Feinstein on Clinton emails: "Silence is going to hurt her"
Sen. Dianne Feinstein, D-California, criticized Hillary Clinton Sunday for her radio silence on recent revelations about her private email server.
"From this point on...the silence is going to hurt her," Feinstein said in an interview on NBC News. "She is the leading candidate, whether it be Republican or Democrat, to be the next president."
Feinstein's comments come after a New York Times report revealed that the former Secretary of State exclusively used a private email address -- hosted on a private, "home-brewed" server -- to conduct official business during her cabinet tenure.

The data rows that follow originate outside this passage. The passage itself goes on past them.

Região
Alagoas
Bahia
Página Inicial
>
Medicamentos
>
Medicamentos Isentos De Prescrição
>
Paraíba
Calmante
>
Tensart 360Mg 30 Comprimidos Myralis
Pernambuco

"What I would like is for her to come forward and say what the situation is," Feinstein, who has served with Clinton in the Senate, advised.

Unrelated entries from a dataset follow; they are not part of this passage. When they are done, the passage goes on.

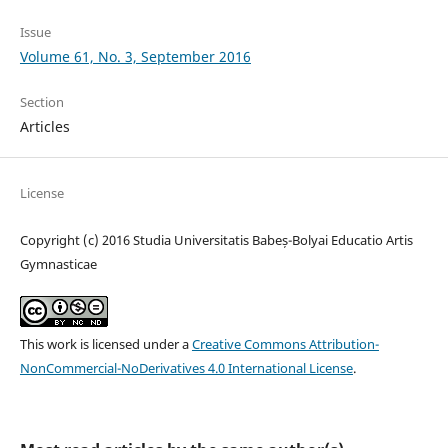
Issue
Volume 61, No. 3, September 2016
Section
Articles
License
Copyright (c) 2016 Studia Universitatis Babeș-Bolyai Educatio Artis
Gymnasticae
This work is licensed under a
Creative Commons Attribution-
NonCommercial-NoDerivatives 4.0 International License
.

President Obama, who only learned of Clinton's private email use after the Times report, also weighed in on the controversy.
"I'm glad that Hillary's instructed that those emails about official business need to be disclosed," the president told CBS News correspondent Bill Plante in an interview that aired Saturday. "I think that the fact that she is putting them forward will allow us to make sure that people have the information they need."

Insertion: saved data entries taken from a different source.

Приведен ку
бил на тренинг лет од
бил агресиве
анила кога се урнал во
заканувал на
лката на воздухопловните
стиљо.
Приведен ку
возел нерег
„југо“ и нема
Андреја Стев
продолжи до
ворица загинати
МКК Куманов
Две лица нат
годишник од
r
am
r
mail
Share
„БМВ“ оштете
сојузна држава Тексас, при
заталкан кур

Clinton, who was issued a subpoena for her emails from the House Select Committee investigating Benghazi, has only addressed the controversy publicly via a social media post.
"I want the public to see my email. I asked State to release them. They said they will review them for release as soon as possible," the former State Secretary tweeted late Wednesday.
But unlike some fellow Democrats, Feinstein did not mount a defense of the Democrats' likely presidential candidate.
Instead, she called for more transparency from the former First Lady.
"I think that she needs to step up," the California senator said.